Christmas Mass at St. Peter's Basilica, Vatican City

Christmas Mass at St. Peter’s Basilica, Vatican City

’Tis the season for so many things: for carols and frenzy, for out-of-control to-do lists and calm lit-by-Christmas-lights rooms, for crazed children and too much.

And then there’s Christmas Mass.

We’ll have to get there really, really early, because we want a seat. And we’ll be squished and uncomfortable and the kids will be done well before we’re even close to done. And there won’t be the magic of Midnight Mass, one of my very favorite Catholic traditions, because we’ve shelved that for the time being. (Call us crazy: we’ve placed a higher value on our sleep than on the beauty of that particular Mass.)

But as I sit there, wearing heels and makeup and considering the transformation well-placed flowers and lights can make on a space, I won’t be able to stop myself from looking around.

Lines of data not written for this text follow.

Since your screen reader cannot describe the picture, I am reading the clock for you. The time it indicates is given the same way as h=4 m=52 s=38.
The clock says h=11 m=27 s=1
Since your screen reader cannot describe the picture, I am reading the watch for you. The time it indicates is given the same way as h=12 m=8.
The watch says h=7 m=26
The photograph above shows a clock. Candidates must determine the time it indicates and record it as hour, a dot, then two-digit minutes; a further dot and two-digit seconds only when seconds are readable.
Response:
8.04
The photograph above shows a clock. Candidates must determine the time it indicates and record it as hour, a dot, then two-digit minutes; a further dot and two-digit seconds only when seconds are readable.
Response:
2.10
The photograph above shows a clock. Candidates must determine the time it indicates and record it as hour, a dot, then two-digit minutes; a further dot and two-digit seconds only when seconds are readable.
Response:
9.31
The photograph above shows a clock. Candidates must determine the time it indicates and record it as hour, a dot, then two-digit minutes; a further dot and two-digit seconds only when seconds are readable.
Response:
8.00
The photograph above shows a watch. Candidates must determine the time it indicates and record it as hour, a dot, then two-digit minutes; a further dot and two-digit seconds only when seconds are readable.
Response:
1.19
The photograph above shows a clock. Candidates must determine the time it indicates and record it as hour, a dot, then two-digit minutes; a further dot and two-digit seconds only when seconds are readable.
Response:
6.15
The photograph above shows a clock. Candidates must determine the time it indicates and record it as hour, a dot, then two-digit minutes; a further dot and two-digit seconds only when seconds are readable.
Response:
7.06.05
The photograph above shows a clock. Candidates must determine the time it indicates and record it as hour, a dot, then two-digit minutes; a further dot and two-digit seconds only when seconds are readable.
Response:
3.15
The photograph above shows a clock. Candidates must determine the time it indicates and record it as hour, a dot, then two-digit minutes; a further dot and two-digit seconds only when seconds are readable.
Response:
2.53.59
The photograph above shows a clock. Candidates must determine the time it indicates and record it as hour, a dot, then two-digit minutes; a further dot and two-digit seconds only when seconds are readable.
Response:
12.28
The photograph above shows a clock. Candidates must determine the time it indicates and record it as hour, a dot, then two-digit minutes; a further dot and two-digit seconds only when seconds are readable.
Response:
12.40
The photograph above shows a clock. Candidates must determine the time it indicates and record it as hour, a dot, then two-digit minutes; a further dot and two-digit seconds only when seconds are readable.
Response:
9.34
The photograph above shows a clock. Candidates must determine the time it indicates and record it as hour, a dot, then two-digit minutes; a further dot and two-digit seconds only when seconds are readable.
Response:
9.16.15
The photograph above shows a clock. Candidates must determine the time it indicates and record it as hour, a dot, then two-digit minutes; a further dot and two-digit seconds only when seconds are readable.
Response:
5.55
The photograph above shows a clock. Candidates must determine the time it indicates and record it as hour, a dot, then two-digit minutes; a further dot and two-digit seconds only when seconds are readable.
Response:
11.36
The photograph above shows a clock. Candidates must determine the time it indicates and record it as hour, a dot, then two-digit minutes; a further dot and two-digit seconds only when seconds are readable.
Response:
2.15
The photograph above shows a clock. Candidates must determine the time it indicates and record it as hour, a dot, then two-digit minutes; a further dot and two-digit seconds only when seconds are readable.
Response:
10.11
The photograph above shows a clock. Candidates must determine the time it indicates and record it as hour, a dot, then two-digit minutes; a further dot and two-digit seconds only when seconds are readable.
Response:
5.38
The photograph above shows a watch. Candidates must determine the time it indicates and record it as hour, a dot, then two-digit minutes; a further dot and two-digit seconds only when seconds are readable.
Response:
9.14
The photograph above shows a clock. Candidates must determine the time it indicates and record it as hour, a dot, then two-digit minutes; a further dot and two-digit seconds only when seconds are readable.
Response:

There will be at least two-and-a-half times as many people in Mass as usual. Many of them will be people who don’t make Mass a regular habit in their lives. Many of them will be people who are uncomfortable less because of the crowdedness and more because it’s been a while since they’ve been at Mass.

It’s all too easy to complain about these C&E Catholics. In fact, working in the parish for a decade, I caught myself annoyed a time or two.

Over the years, though, I’ve softened. And this year, something in me snapped as I thought about the folding chairs and the fire hazards and the inconvenience of it all.

No matter how secular Christmas has gotten, how focused on stuff and stretched in the wrong direction and made into a caricature of what it should be, our churches are still packed on Christmas Eve.

Why is that?

Hope.

No matter how “culture of death” our society has become in all the sly, slithering, sneaky ways of contraception and regulated family size, there’s still something about a baby. I’ve never been a baby person, and even I can’t help ooo-ing and ahh-ing over a new human being. There’s just something there (even if I don’t want to hold them or snuggle them just yet, thankyouverymuch), some inkling that points to something greater and brighter.

Christmas is about a baby. And somehow, however poor our catechesis, however bad our liturgy, however lukewarm our approach, many of us get that. And we show up on Christmas Eve, maybe out of habit or maybe out of compulsion. Maybe we’re there because Grandma won’t have it any other way.

In those filled pews, there is hope: hope for the world and hope for our Church, hope for humanity and hope for me.

Jesus comes to us at every Mass, but he’s all too easy to ignore. Once a year, he’s somehow more accessible. He’s a baby. And people just can’t stay away.

Let’s scoot a little closer and smile a little wider. Our Savior’s coming, and the world knows it, even if they pretend to be in denial!